Les moyens de pression respectifs des deux pays semblent inopérants. Les sanctions américaines ont rendu l’Iran moins dépendant de l’Occident. Téhéran s’est notamment tourné vers Pékin : les deux capitales ont signé un «accord de coopération stratégique» en mai dernier. Et l’activisme israélien n’a pas eu d’effet décisif : plus d’une décennie de sabotages et d’assassinats ciblés n’a fait que ralentir le programme nucléaire, sans le stopper. Le gouvernement iranien a annoncé en novembre disposer de 25 kilos d’uranium enrichi à 60 %. Pour l’Etat hébreu, son ennemi se transforme en «pays du seuil» : il pourra bientôt, s’il s’en donne les moyens, se doter de l’arme nucléaire à une échéance plus ou moins brève. De quoi mettre Téhéran en position de force, dans les négociations internationales qui reprennent, ce lundi, à Vienne, pour tenter de ranimer l’accord de 2015.

Les deux pays sont engagés dans une guerre de basse intensité, où chaque attaque trouve une réponse plus ou moins symétrique. Mais Israël envisage une approche encore plus agressive, notamment par des frappes aériennes sur les installations nucléaires iraniennes. «L’armée israélienne accélère la planification opérationnelle et les préparatifs pour faire face à l’Iran et à la menace nucléaire militaire», a réaffirmé récemment le chef d’état-major, Aviv Kochavi. Le scénario pourrait convenir à l’actuel Premier ministre, Naftali Bennett. «Il vient de la même école offensive que Benyamin Nétanyahou. Il peut dire : on peut bombarder nous-mêmes, donc négociez un bon traité. Mais comme il est nouveau à ce poste, il est encore difficile de savoir comment il agira. Et il doit composer avec les plus modérés dans sa coalition», explique Raphael BenLevi, docteur en sciences politiques de l’Université d’Haïfa, spécialiste de la politique de défense israélienne.

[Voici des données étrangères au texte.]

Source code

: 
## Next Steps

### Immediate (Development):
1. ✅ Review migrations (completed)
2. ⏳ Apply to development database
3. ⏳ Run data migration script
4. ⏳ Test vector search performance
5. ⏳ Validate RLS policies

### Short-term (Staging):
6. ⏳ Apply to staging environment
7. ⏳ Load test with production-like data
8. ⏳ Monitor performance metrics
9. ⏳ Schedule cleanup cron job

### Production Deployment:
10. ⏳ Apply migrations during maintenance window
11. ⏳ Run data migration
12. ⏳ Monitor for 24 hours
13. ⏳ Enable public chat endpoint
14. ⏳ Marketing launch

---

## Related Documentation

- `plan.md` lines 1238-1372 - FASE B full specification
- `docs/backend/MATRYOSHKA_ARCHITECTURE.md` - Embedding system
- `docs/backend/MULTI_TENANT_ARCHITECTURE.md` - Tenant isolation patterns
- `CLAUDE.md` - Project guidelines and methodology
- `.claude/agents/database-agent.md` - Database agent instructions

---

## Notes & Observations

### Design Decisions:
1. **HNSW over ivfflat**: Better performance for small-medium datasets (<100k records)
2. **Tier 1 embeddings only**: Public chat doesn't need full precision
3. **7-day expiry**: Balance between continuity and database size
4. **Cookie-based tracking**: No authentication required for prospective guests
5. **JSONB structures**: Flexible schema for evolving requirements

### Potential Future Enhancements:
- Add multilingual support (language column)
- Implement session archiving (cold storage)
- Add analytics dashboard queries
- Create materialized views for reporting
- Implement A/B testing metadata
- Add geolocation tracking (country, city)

Attitude tournée vers la diplomatie

«Le gouvernement parle d’une seule voix», a toutefois assuré ce dimanche Naftali Bennett en conseil des ministres. Le message envoyé aux Américains et aux autres pays négociateurs – Chine, Russie, France, Allemagne, Royaume-Uni, ainsi que l’Union européenne – se veut ferme, mais pas agressif : «Israël est très inquiet de la volonté de lever les sanctions et de permettre l’afflux de milliards en Iran en échange de restrictions insuffisantes dans le domaine nucléaire», a indiqué le chef du gouvernement israélien. Sans préciser quelle était sa vision d’une restriction suffisante. Tout en laissant planer la menace militaire, Tel Aviv manie aussi la diplomatie. Le ministre israélien des Affaires étrangères, Yaïr Lapid, est ainsi attendu lundi à Londres et mardi à Paris, pour des rencontres avec Boris Johnson, Emmanuel Macron et ses homologues britannique et français.

Cette attitude prudente et davantage tournée vers la diplomatie est, en soi, une nouvelle stratégie, en particulier vis-à-vis de Washington : «Le ton a changé. Biden et Bennett se sont mis d’accord pour ne plus étaler les désaccords en public, ne pas s’embarrasser les uns les autres, pour améliorer la coordination entre les deux administrations», ajoute Gil Murciano. En 2015 à Washington, Benyamin Nétanyahou, qui entretenait alors des relations glaciales avec Barack Obama, avait vivement critiqué l’accord avec l’Iran dans un discours très controversé au Congrès, le cœur du pouvoir législatif américain. S’il y a peu de chances que ce coup de force soit renouvelé, le nouveau gouvernement israélien reste, néanmoins, le doigt sur la gâchette.